Future Hondas will take a family look that's shaped by the need to reflect buyers' environmental concerns, says the company's design chief, Nobuki Ebishawa.
He also said the design values that have been highly cherished by the company and its customers since the 1960s will not be abandoned in the process.
Ebishawa says Hondas have combined dynamism and functionality since the company began producing four-wheeled vehicles in the early 1960s.
Honda's cars are based on what it calls the double-m design philosophy maximum space for people and their belongings, and the minimum for the machinery.
Green concerns will drive car design
Ebishawa also says the advent of environmentalism has changed the way Honda's cars look, with what he calls a 'monoform' appearance.
This has blurred the old divide between the engine bay and passenger cell, which has led to the cabin being moved forward, along with longer roofs, higher tails and tapered rears becoming the norm.
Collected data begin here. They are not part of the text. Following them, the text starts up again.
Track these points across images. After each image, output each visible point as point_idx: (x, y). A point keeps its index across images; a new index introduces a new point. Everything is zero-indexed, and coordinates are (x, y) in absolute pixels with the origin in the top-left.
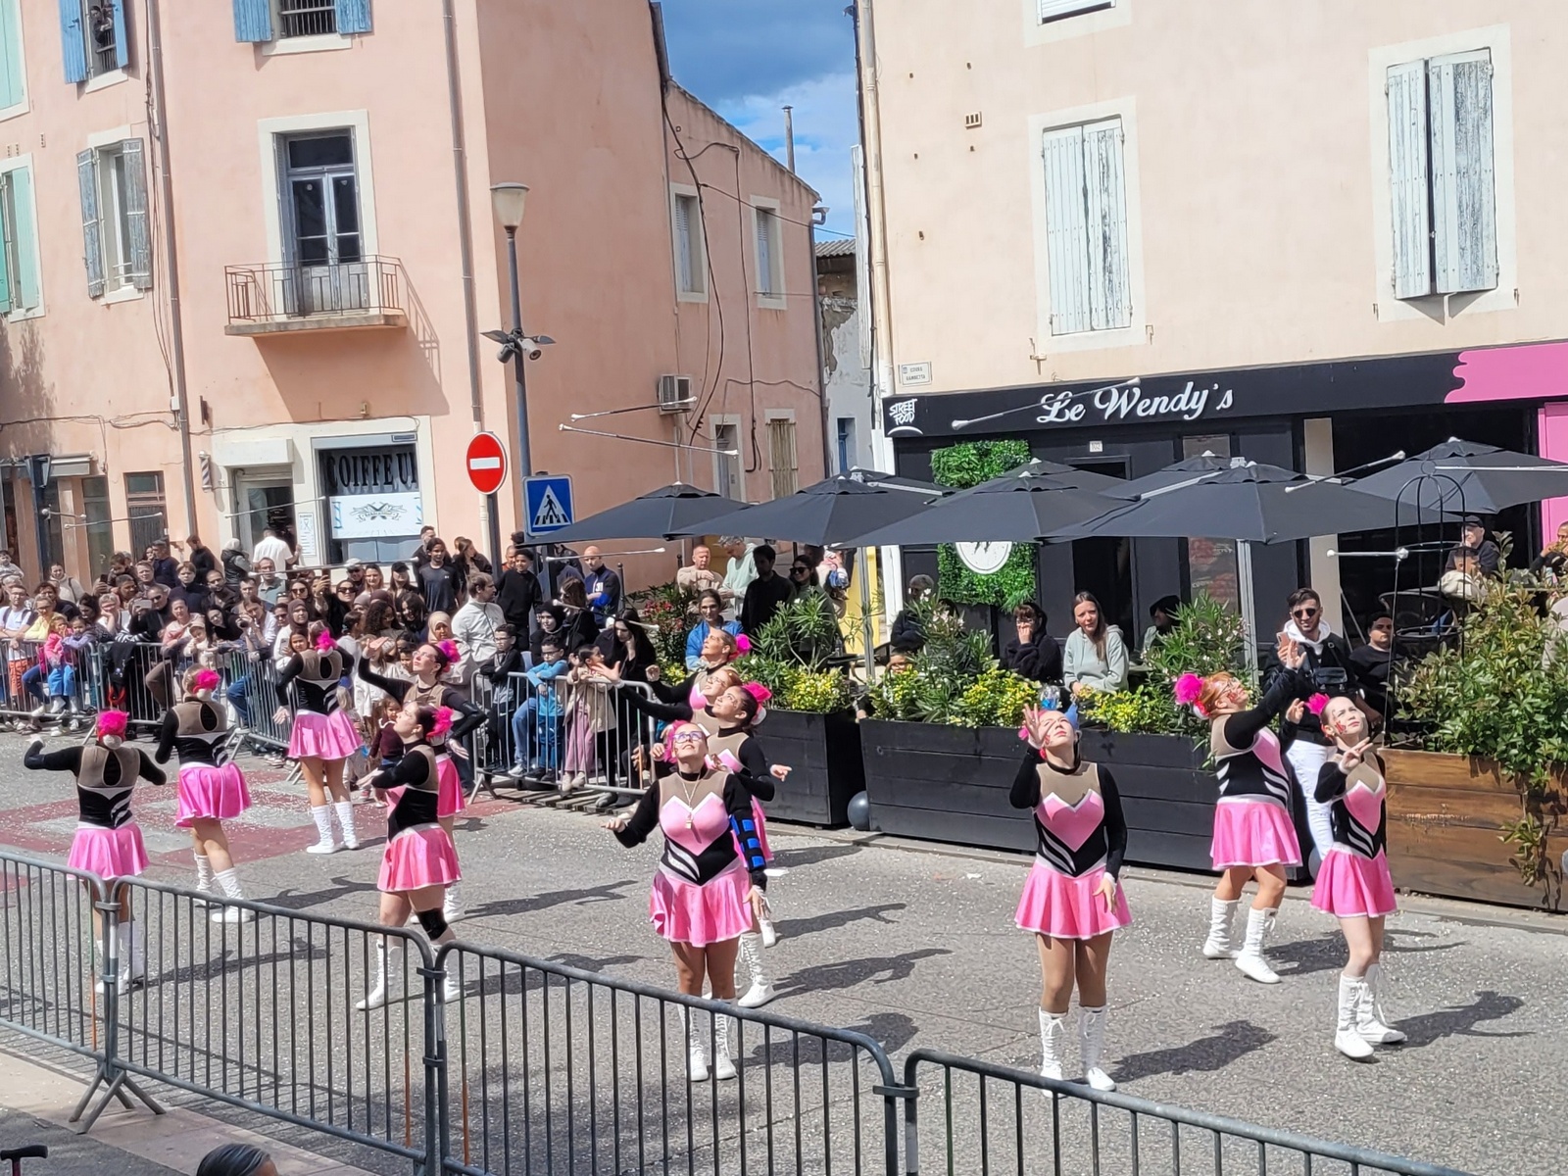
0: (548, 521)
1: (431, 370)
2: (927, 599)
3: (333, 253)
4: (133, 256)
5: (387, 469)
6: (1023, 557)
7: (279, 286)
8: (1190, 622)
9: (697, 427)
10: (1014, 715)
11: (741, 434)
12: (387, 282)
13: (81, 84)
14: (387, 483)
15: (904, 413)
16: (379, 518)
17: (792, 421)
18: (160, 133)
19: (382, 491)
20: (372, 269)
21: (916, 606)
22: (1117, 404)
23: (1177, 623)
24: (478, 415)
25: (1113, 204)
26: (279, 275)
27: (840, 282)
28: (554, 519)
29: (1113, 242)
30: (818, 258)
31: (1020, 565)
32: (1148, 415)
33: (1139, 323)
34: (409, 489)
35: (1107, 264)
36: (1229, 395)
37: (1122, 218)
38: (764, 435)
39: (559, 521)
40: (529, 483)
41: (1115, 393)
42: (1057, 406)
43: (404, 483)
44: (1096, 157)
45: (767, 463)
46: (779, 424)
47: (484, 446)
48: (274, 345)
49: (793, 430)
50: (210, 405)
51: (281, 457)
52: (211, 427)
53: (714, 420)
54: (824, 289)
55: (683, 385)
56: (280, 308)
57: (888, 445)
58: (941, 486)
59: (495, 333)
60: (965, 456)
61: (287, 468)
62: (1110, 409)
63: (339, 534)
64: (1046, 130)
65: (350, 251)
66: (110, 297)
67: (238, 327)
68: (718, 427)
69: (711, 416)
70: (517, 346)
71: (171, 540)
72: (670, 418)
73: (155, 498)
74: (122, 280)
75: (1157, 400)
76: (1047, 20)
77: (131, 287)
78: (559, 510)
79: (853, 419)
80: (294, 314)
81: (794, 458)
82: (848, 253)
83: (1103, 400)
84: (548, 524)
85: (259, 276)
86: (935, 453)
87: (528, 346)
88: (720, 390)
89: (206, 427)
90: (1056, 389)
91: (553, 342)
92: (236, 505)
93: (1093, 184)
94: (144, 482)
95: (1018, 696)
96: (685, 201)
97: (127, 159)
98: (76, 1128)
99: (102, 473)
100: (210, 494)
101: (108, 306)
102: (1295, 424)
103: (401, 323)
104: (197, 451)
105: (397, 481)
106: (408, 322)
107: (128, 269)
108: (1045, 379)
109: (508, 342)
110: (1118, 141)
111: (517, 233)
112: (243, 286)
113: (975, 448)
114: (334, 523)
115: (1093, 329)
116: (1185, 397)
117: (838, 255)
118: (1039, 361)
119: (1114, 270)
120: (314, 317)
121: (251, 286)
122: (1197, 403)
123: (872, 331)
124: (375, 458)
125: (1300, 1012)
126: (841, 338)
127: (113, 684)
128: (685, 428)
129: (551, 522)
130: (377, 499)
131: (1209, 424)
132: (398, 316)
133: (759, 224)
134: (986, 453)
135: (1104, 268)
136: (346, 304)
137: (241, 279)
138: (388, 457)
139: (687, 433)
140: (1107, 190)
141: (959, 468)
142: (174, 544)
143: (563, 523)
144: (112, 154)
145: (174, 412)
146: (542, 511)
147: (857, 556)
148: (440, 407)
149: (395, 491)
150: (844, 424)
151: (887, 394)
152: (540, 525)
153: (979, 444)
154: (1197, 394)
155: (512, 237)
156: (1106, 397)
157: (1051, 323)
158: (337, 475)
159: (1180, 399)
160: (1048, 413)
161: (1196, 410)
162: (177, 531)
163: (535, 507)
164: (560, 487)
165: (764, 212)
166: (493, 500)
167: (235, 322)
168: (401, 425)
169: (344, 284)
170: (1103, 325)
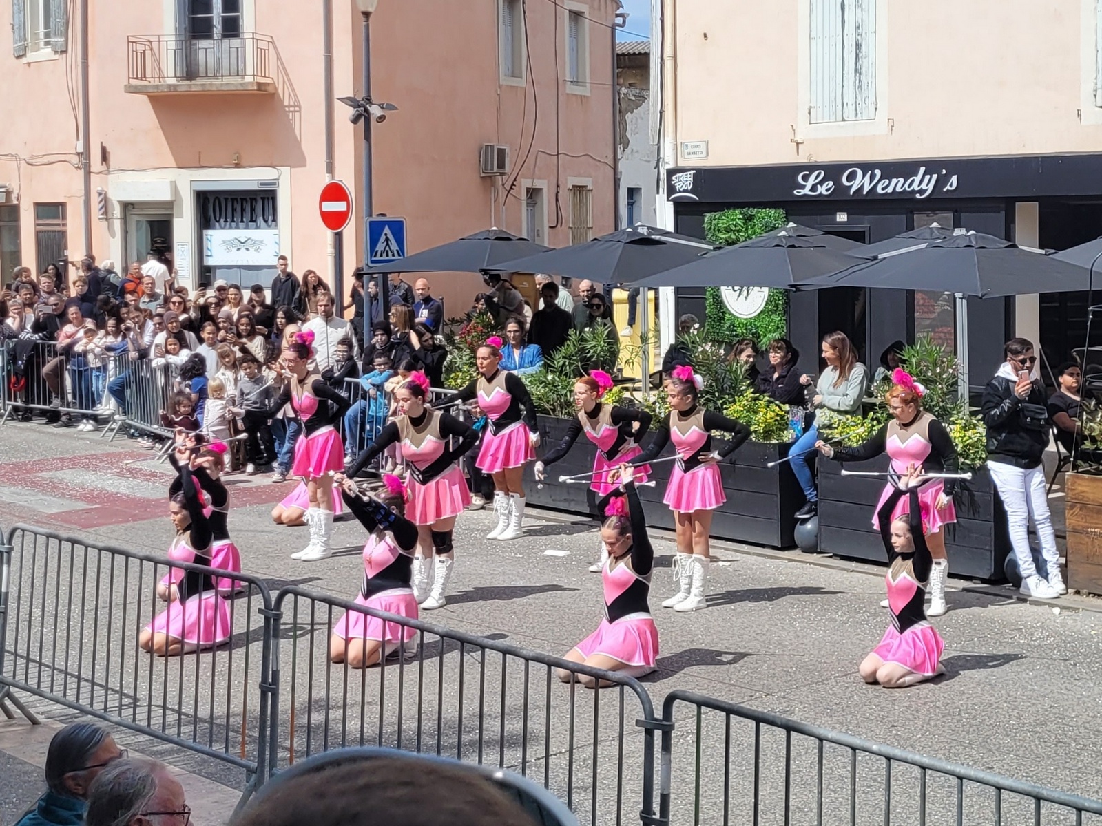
0: (384, 255)
1: (294, 130)
2: (695, 333)
3: (217, 29)
4: (52, 24)
5: (253, 210)
6: (777, 306)
7: (171, 54)
8: (914, 360)
9: (511, 188)
10: (765, 432)
11: (547, 197)
12: (261, 56)
14: (252, 221)
15: (684, 183)
16: (243, 250)
17: (590, 187)
19: (247, 228)
20: (249, 43)
21: (687, 337)
22: (862, 182)
23: (904, 362)
24: (330, 168)
25: (865, 18)
26: (172, 45)
27: (636, 75)
28: (390, 254)
29: (864, 49)
30: (618, 55)
31: (774, 312)
32: (886, 194)
33: (883, 115)
34: (269, 227)
35: (858, 67)
36: (954, 179)
37: (872, 29)
38: (566, 198)
39: (393, 255)
40: (371, 222)
41: (860, 173)
42: (812, 181)
43: (266, 221)
45: (567, 222)
46: (579, 189)
47: (334, 192)
48: (164, 102)
49: (590, 195)
50: (109, 149)
51: (167, 197)
52: (108, 167)
53: (525, 183)
54: (621, 81)
55: (501, 152)
56: (171, 73)
57: (670, 207)
58: (710, 243)
59: (349, 99)
60: (733, 220)
61: (169, 205)
62: (855, 186)
63: (209, 262)
65: (232, 28)
66: (31, 57)
67: (136, 87)
68: (528, 190)
69: (522, 180)
70: (366, 110)
71: (70, 260)
72: (488, 179)
73: (58, 225)
74: (42, 44)
75: (894, 181)
77: (48, 50)
78: (394, 246)
79: (640, 189)
80: (182, 78)
81: (590, 219)
82: (643, 52)
83: (848, 179)
84: (384, 257)
85: (155, 45)
86: (708, 216)
87: (375, 111)
88: (531, 159)
89: (104, 167)
90: (811, 168)
91: (396, 109)
92: (126, 233)
94: (50, 211)
95: (768, 416)
96: (511, 2)
99: (15, 202)
100: (105, 223)
101: (29, 64)
102: (1008, 206)
103: (270, 89)
104: (96, 187)
105: (260, 219)
106: (276, 89)
107: (47, 35)
108: (802, 159)
109: (359, 107)
111: (371, 18)
112: (141, 51)
113: (741, 214)
114: (206, 252)
115: (844, 120)
116: (917, 179)
117: (634, 54)
118: (798, 144)
119: (864, 70)
120: (199, 81)
121: (148, 53)
122: (927, 185)
123: (661, 113)
124: (243, 200)
125: (993, 686)
126: (634, 121)
127: (16, 374)
128: (500, 188)
129: (387, 255)
130: (242, 234)
131: (935, 203)
132: (269, 84)
133: (570, 25)
134: (751, 218)
135: (856, 70)
136: (226, 72)
137: (140, 47)
138: (253, 200)
139: (502, 194)
140: (861, 6)
141: (728, 230)
142: (72, 263)
143: (397, 257)
145: (78, 154)
146: (380, 246)
147: (639, 298)
148: (297, 160)
149: (257, 228)
150: (632, 192)
151: (671, 166)
152: (378, 258)
153: (745, 210)
154: (927, 177)
155: (367, 21)
156: (852, 177)
157: (810, 113)
158: (211, 213)
159: (913, 181)
160: (803, 187)
161: (926, 190)
162: (75, 253)
163: (374, 242)
164: (397, 228)
165: (576, 16)
166: (339, 238)
167: (134, 82)
168: (266, 174)
169: (225, 56)
170: (852, 117)
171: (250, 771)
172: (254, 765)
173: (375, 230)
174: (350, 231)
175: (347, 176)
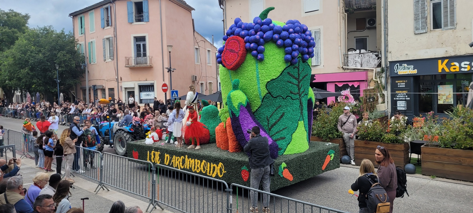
0: (174, 97)
3: (142, 55)
4: (111, 55)
5: (149, 89)
7: (134, 60)
9: (198, 83)
11: (204, 85)
12: (151, 60)
13: (104, 28)
16: (148, 96)
18: (116, 36)
20: (148, 58)
24: (164, 81)
26: (134, 58)
34: (153, 92)
38: (208, 85)
39: (176, 97)
45: (208, 89)
46: (210, 83)
47: (165, 85)
48: (132, 69)
49: (212, 84)
50: (122, 78)
51: (133, 86)
53: (200, 82)
55: (196, 77)
56: (134, 63)
59: (167, 68)
61: (134, 88)
63: (141, 98)
65: (145, 55)
66: (107, 61)
68: (201, 83)
70: (170, 70)
73: (113, 92)
77: (110, 59)
78: (176, 95)
80: (136, 64)
81: (212, 88)
85: (130, 58)
87: (172, 70)
88: (201, 78)
89: (121, 81)
91: (176, 69)
92: (125, 93)
94: (111, 90)
96: (197, 49)
97: (110, 40)
98: (95, 193)
99: (105, 88)
100: (121, 92)
103: (152, 66)
104: (120, 85)
105: (151, 90)
107: (110, 57)
112: (128, 60)
120: (139, 65)
124: (148, 87)
128: (196, 83)
130: (148, 93)
133: (208, 53)
136: (144, 63)
137: (128, 59)
138: (150, 87)
144: (108, 39)
145: (116, 79)
146: (174, 95)
148: (158, 79)
149: (150, 92)
150: (220, 83)
155: (170, 53)
158: (142, 89)
162: (116, 97)
163: (172, 95)
164: (177, 92)
165: (209, 51)
166: (166, 94)
167: (126, 65)
168: (152, 82)
169: (144, 60)
171: (150, 200)
172: (151, 198)
173: (173, 92)
174: (168, 93)
175: (167, 82)
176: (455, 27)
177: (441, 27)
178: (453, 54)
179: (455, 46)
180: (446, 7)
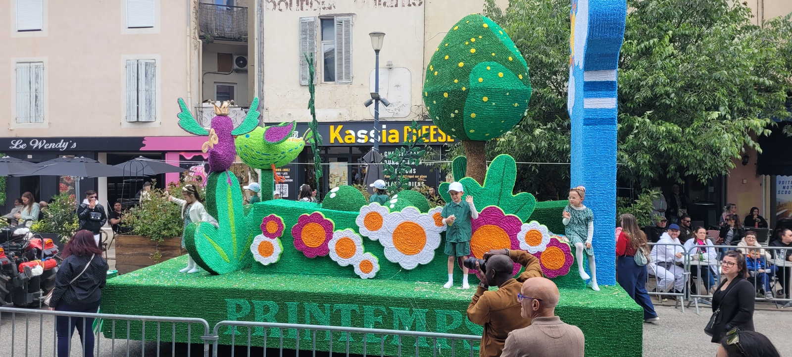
22: (38, 144)
25: (39, 87)
29: (39, 98)
32: (48, 149)
33: (46, 122)
36: (75, 144)
37: (42, 91)
42: (17, 143)
44: (34, 73)
62: (35, 146)
64: (18, 63)
75: (51, 144)
76: (19, 31)
83: (33, 143)
90: (17, 139)
93: (33, 80)
102: (96, 153)
108: (13, 135)
110: (42, 69)
115: (31, 122)
116: (61, 144)
118: (11, 130)
119: (39, 105)
122: (65, 146)
131: (68, 152)
135: (36, 105)
140: (37, 82)
154: (64, 143)
156: (34, 143)
157: (16, 119)
159: (59, 144)
160: (14, 146)
161: (64, 148)
170: (34, 121)
176: (351, 81)
177: (334, 80)
178: (348, 119)
179: (351, 108)
180: (340, 53)
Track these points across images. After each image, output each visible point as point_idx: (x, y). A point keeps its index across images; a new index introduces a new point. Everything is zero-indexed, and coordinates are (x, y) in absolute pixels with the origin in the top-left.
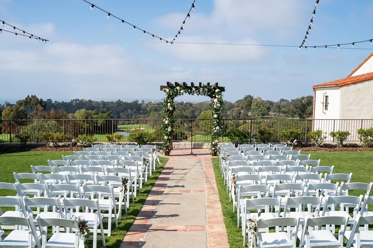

More intelligent design for the future
The company's hybrid Insight, the hydrogen-fuelled FCX Clarity and the forthcoming CR-Z are the embodiment of this look.
'This is not the ultimate solution,' says Ebishawa. 'Honda has other ideas that could be seen in five years.' Active aerodynamics wings that rise only when needed and cooling vents that close when not required are part of the plan, he admits.
He also wants to see a closer link between Honda's models so that, for instance, the Civic and Accord no longer appear to come from different companies.
'We will try to bring together designs so that we can create more of a family identity than in the past,' says Ebishawa.